■ ABOUT THIS TASK
Write each record again exactly as it stands.

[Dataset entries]
****
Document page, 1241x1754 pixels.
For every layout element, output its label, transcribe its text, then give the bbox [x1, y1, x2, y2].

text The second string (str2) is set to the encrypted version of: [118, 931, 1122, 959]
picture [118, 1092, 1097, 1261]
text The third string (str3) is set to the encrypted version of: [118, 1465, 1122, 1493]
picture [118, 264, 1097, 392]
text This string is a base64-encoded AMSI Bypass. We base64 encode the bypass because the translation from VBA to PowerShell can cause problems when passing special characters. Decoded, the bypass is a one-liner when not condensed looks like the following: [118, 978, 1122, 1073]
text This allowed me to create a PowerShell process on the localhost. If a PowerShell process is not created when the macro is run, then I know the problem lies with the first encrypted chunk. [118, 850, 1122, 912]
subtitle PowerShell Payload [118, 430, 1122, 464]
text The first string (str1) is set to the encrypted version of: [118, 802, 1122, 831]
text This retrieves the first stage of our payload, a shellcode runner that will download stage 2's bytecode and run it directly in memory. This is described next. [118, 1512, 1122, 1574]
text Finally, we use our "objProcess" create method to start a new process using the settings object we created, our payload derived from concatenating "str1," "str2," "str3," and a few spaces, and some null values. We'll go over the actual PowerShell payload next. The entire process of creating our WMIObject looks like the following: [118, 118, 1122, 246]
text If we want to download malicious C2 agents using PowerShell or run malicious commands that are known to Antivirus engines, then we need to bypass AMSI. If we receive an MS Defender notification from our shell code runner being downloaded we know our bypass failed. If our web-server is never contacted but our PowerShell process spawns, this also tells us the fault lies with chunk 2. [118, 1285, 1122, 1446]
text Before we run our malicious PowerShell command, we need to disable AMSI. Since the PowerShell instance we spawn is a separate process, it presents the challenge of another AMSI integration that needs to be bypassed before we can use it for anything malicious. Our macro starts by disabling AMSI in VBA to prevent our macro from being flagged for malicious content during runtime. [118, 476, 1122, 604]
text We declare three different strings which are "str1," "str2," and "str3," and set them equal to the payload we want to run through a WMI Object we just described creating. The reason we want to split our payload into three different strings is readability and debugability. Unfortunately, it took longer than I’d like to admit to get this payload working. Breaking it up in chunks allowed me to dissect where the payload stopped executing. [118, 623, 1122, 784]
****
■ REPLY
Document page, 1241x1754 pixels.
For every layout element, output its label, transcribe its text, then give the bbox [x1, y1, x2, y2].

text The second string (str2) is set to the encrypted version of: [118, 931, 1122, 959]
picture [118, 1092, 1097, 1261]
text The third string (str3) is set to the encrypted version of: [118, 1465, 1122, 1493]
picture [118, 264, 1097, 392]
text This string is a base64-encoded AMSI Bypass. We base64 encode the bypass because the translation from VBA to PowerShell can cause problems when passing special characters. Decoded, the bypass is a one-liner when not condensed looks like the following: [118, 978, 1122, 1073]
text This allowed me to create a PowerShell process on the localhost. If a PowerShell process is not created when the macro is run, then I know the problem lies with the first encrypted chunk. [118, 850, 1122, 912]
subtitle PowerShell Payload [118, 430, 1122, 464]
text The first string (str1) is set to the encrypted version of: [118, 802, 1122, 831]
text This retrieves the first stage of our payload, a shellcode runner that will download stage 2's bytecode and run it directly in memory. This is described next. [118, 1512, 1122, 1574]
text Finally, we use our "objProcess" create method to start a new process using the settings object we created, our payload derived from concatenating "str1," "str2," "str3," and a few spaces, and some null values. We'll go over the actual PowerShell payload next. The entire process of creating our WMIObject looks like the following: [118, 118, 1122, 246]
text If we want to download malicious C2 agents using PowerShell or run malicious commands that are known to Antivirus engines, then we need to bypass AMSI. If we receive an MS Defender notification from our shell code runner being downloaded we know our bypass failed. If our web-server is never contacted but our PowerShell process spawns, this also tells us the fault lies with chunk 2. [118, 1285, 1122, 1446]
text Before we run our malicious PowerShell command, we need to disable AMSI. Since the PowerShell instance we spawn is a separate process, it presents the challenge of another AMSI integration that needs to be bypassed before we can use it for anything malicious. Our macro starts by disabling AMSI in VBA to prevent our macro from being flagged for malicious content during runtime. [118, 476, 1122, 604]
text We declare three different strings which are "str1," "str2," and "str3," and set them equal to the payload we want to run through a WMI Object we just described creating. The reason we want to split our payload into three different strings is readability and debugability. Unfortunately, it took longer than I’d like to admit to get this payload working. Breaking it up in chunks allowed me to dissect where the payload stopped executing. [118, 623, 1122, 784]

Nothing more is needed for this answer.